Por Anselmo Borges,
no DN
José Ignacio Calleja
O pior que pode acontecer é o medo, porque não há confiança nem horizonte a abrir caminho. Mesmo sem se ser pessimista, percebe-se que a humanidade se encontra numa encruzilhada e é preciso estar preparado para o pior.
Nestas circunstâncias, não bastam boas intenções. É preciso reflectir e tentar ver claro. Deixo aí alguns pensamentos sobre a crise, a partir de reflexões do teólogo José Ignacio Calleja, prestigiado professor de Teologia Moral Social na Faculdade de Teologia de Vitoria, num texto em que afirma precisamente que "há um golpe de Estado financeiro no mundo, gerido por políticos", sendo necessário "impedir o fascismo social, para poder sair da crise".

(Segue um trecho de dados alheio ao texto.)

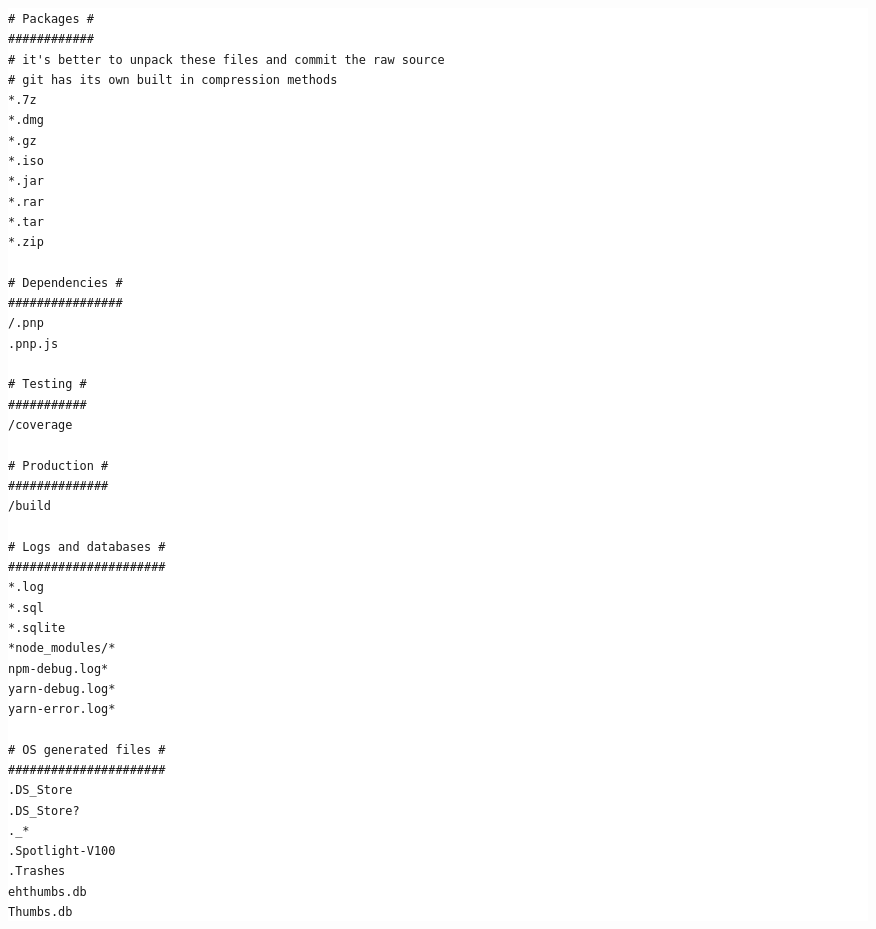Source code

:     # Packages #
    ############
    # it's better to unpack these files and commit the raw source
    # git has its own built in compression methods
    *.7z
    *.dmg
    *.gz
    *.iso
    *.jar
    *.rar
    *.tar
    *.zip

    # Dependencies #
    ################
    /.pnp
    .pnp.js

    # Testing #
    ###########
    /coverage

    # Production #
    ##############
    /build

    # Logs and databases #
    ######################
    *.log
    *.sql
    *.sqlite
    *node_modules/*
    npm-debug.log*
    yarn-debug.log*
    yarn-error.log*

    # OS generated files #
    ######################
    .DS_Store
    .DS_Store?
    ._*
    .Spotlight-V100
    .Trashes
    ehthumbs.db
    Thumbs.db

É verdade que a crise é também de cultura moral e espiritual, mas não é possível avançar sem uma implicação séria e a fundo na social. Não se pode pretender fugir ao problema social, invocando apenas o caminho da crise espiritual e de valores. "Nada mais alienante e falso do que a religião desencarnada."
1. Na base, está "uma globalização económica, gerida no quadro do neoliberalismo, que apodreceu especulativamente todo o sistema financeiro e social". Para se ganhar dinheiro, este já não tinha de passar pela produção, pois o lucro tornava-se incomparavelmente mais fácil e vantajoso num mercado de capitais, "único, opaco e sem controlo sério". A apregoada auto-regulação não funcionou e o vírus especulativo tudo infectou e tornou-se incurável. Agora, há quem queira baixar a febre, mas, sem se ir às causas profundas, não se consegue. Sem reconhecer as causas desses efeitos e "os grupos sociais enriquecidos" que os protagonizam com vantagem, não se vai lá.
2. Com o objectivo de encontrar paliativos para esses efeitos, mas sem descer ao fundo do mal, "há um golpe de Estado financeiro no mundo, com especial efeito nos elos mais débeis do sistema dos ricos e subordinação das democracias e dos gestores políticos do momento ao poder financeiro".
3. No sentido de pensar uma resposta alternativa, J. I. Calleja apresenta algumas pistas.
Uma: "Impedir socialmente o que alguns já chamam o fascismo social", ou seja, que cada sector da população, encostando-se ao velho princípio do "salve-se quem puder e cada um que se arranje", aceite tudo o que viola os direitos dos outros, desde que os nossos não sejam afectados.
Outra tem a ver com a justiça e a equidade nos impostos e com o modo como estão a ser repartidos os esforços e as dificuldades, sem capacidade para tocar nos privilégios injustos inclusivamente da classe politico-partidária. Entre parêntesis - lembro eu -, não se pode esquecer que Portugal continua a ser um dos países ou mesmo o país da União Europeia onde o abismo entre os muito ricos e os muito pobres é mais fundo. "Sem uma reforma fiscal, orçamental e política profunda, não há saída para a solidariedade, imprescindível hoje."
Em terceiro lugar, é necessário aprofundar a convicção de que "não há saída, sem o controlo 'social-democrático' do sistema económico e financeiro internacional e nacional, na sua opacidade, desregulação, acumulação e 'soberania expropriada'". Os governantes do G20 não se podem esquecer do que disseram no início da crise - Bento XVI juntou-se-lhes com entusiasmo na sua encíclica "Caridade na Verdade" -, exigindo "refundar o capitalismo, regular o sistema financeiro internacional, acabar com os paraísos fiscais (aqui, lembro que os média davam conta nestes dias dos biliões dos super-ricos nesses paraísos, sem pagamento de impostos), desenvolver a taxa Tobin". De outro modo, não há democracia, pois o que fica é "a obediência a um golpe de Estado financeiro".
Talvez não se esperasse a última exigência, mas estou de acordo com ela e julgo que é fundamental. Escreve: Se se quiser uma saída justa e duradoura, é imprescindível uma vida moderada, "o decrescimento no desenvolvimento, para viverem todos com menos e bem". Isto é muito difícil politicamente, mas é necessário a curto prazo. Nem os recursos nem o ecossistema geral da vida nos permitem outra alternativa.